We applied to our local co council for premission to build a house, permission was granted with no issues.  2 of the 10 Neighbours on the road objected to Bord Pleanala for a number of reasons. Permission was refused based on the reasons below , which were not reasons brought up by the 2 neighbours. 

Decision is below- (interestingly, their inspectors report recommended permission be granted, but they overruled their own inspector!)
1.Having regard to the inadequacy of the road and the necessity   to remove a section of the hedge/banks at this location to secure sightlines, to the width of the roadway, the pattern of existing development in the area, it is considered that the proposed development of an additional house at this location, would endanger public safety by reason of traffic hazard.

2.The proposed two storey development, which would necessitate removal of hedgerow on this narrow roadway where there are deficiencies in sightlines, would seriously injure the amenities of this rural area, and would, therefore, be contrary to P.P.&S.D.

In deciding not to accept the Inspector’s recommendation to grant permission, the Board noted the comments of the Inspector that the provision of adequate sightlines involves the removal of 55 meters of ditch, but the Board did not agree that such removal was acceptable in this case. The Board also had concerns about the construction of a two storey house at this rural location where a portion of the hedgerow had been removed.​Key point is we need to remove the hedge for site lines & visibility reasons as one of our conditions from the council.   And it is not a hedge, in the traditional sense of the word- it is a mound of rubble left over from when the road was build 10 years ago, with overgrowth on it.

Am wondering if we can deal with this bord pleanala issue by removing the rubble/hedge? The council have given us permission to remove the hedge before we apply for another house on same site. And the council road engineers and the bord pleanala inspector have said the road can easily take this house and more. 

Anyone with any experience dealing with Bord Pleanala know if it is worth addressing these reasons for refusal  & then reapplying for same site? Or will the board find some brand new reasons to refuse us again?

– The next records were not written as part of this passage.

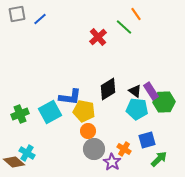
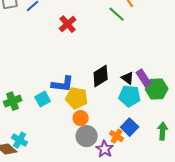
red cross: (98, 37) -> (68, 24), moved
cyan square: (50, 112) -> (43, 99), size x0.7
blue square: (147, 140) -> (130, 127), moved, turned -30
green arrow: (159, 159) -> (163, 131), moved, turned -42

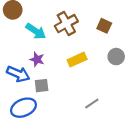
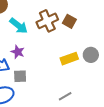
brown square: (104, 26) -> (69, 21), moved
yellow rectangle: (77, 60) -> (69, 59), moved

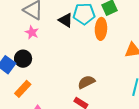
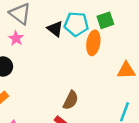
brown semicircle: (86, 82) -> (71, 100), turned 138

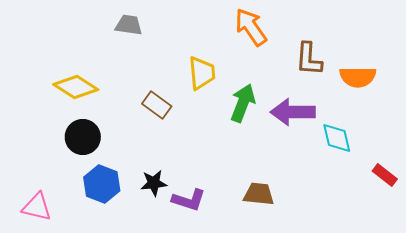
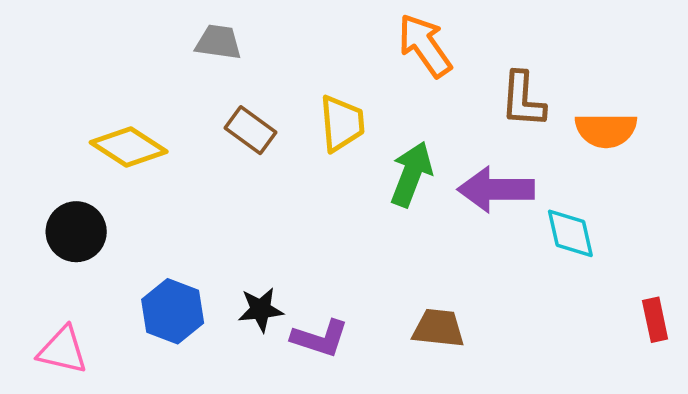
brown rectangle: (157, 105) -> (251, 130), moved
black circle: (83, 137) -> (76, 232), moved
red rectangle: (385, 175) -> (655, 320), moved, turned 40

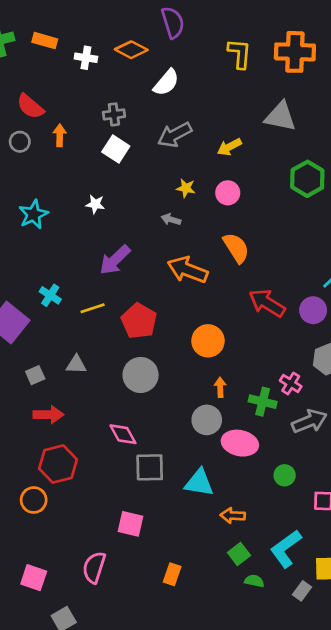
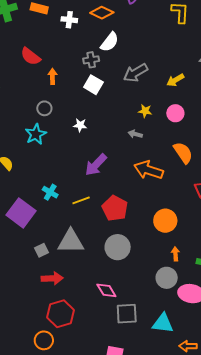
white semicircle: (166, 82) -> (110, 42), moved
gray circle: (20, 142) -> (44, 108), moved
gray triangle: (76, 365) -> (71, 241), size x1.8

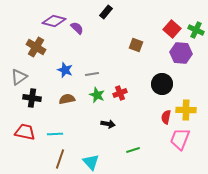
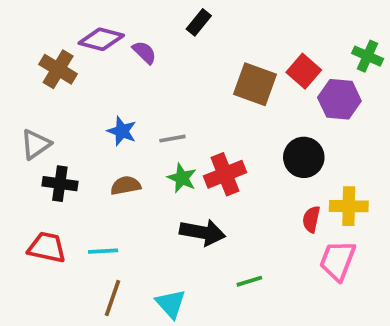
red square: (172, 29) -> (304, 71), moved
brown square: (136, 45) -> (255, 84), size x1.6
brown cross: (36, 47) -> (58, 69), moved
red cross: (120, 93) -> (225, 174), size x1.5
black arrow: (108, 124) -> (203, 232), size x1.6

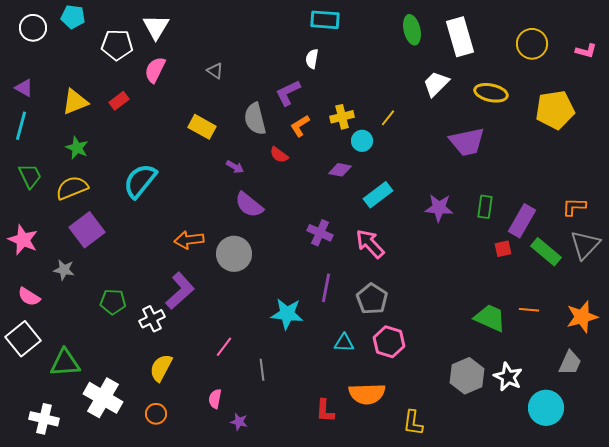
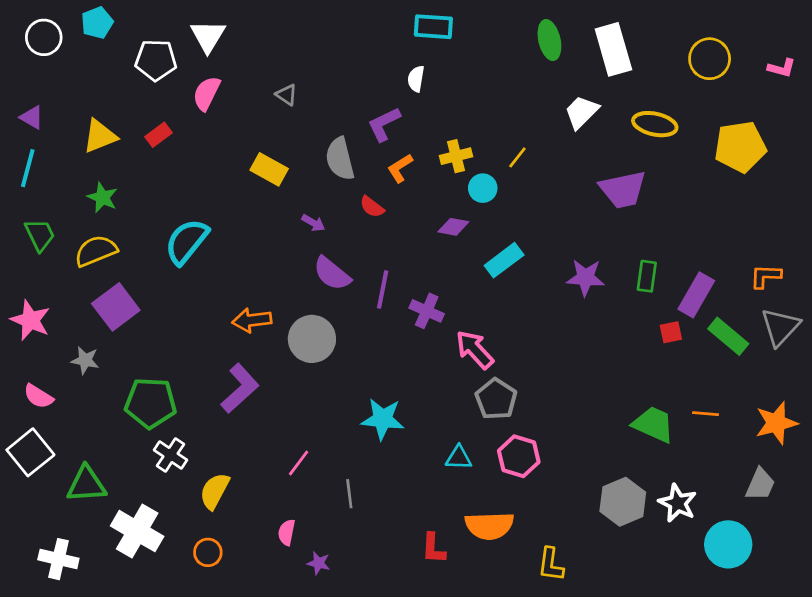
cyan pentagon: (73, 17) -> (97, 23), turned -30
pink arrow: (370, 244) -> (475, 350), moved
purple line: (326, 288) -> (383, 290), moved
green pentagon: (113, 302) -> (150, 403), size x1.5
white cross: (152, 319) -> (170, 455), moved, turned -30

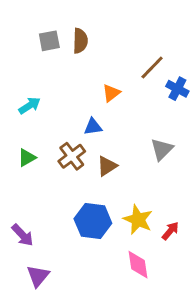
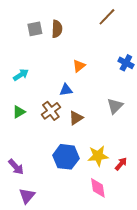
brown line: (152, 68) -> (107, 17), moved
yellow star: (138, 220) -> (98, 156), turned -30

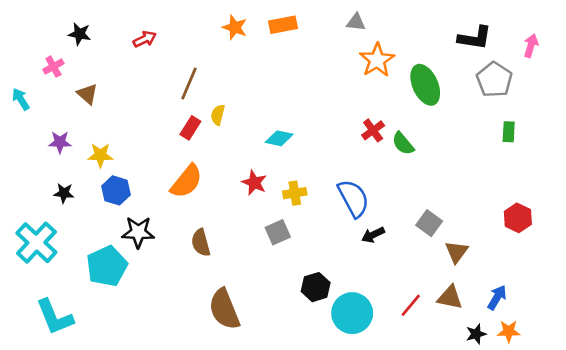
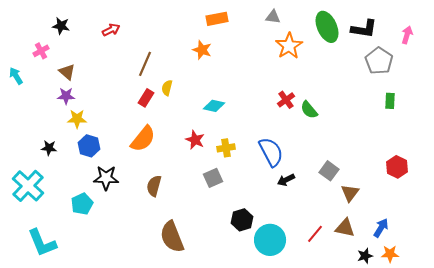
orange star: (235, 27) -> (202, 50), moved
green ellipse: (425, 85) -> (327, 27), moved
purple star: (60, 142) -> (66, 96), moved
brown semicircle: (201, 243) -> (154, 186), turned 30
cyan pentagon: (107, 266) -> (82, 204), size x0.7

Any advice appreciated.....


----------



## dereko1969 (19 Feb 2011)

it would seem to me that your main problem is actually the 2 storey house rather than the ditch/hedgerow issue. Are most houses in the area bungalows? If so you might have more luck with a bungalow.


----------



## onq (19 Feb 2011)

I think either you or the Council shoudl think again on the removal of the hedgerow.

Someone or something has raised this hackle on the ABP Member's back, perhaps in the Plan.
In South Dublin for example preserving hedgerows is an objective of the development plan.

There are ways to address this, but its beyond the level of advice I normally offer here.
I advise you to appoint someone with experience of running a planning strategy.

ONQ.

 [broken link removed]

 All advice on AAM is remote from the situation and cannot be relied     upon    as a defence or support - in and of itself - should legal action     be    taken.
 Competent legal and building professionals should be asked to advise in        Real Life with rights to inspect and issue reports on the matters    at     hand.


----------



## ajapale (8 Mar 2011)

Does anyone with experience of dealing with Bord Pleanala know if it is  worth the OP's time addressing these reasons for refusal  & then reapplying for  same site? Or will the board find some brand new reasons to refuse the OP  again?


----------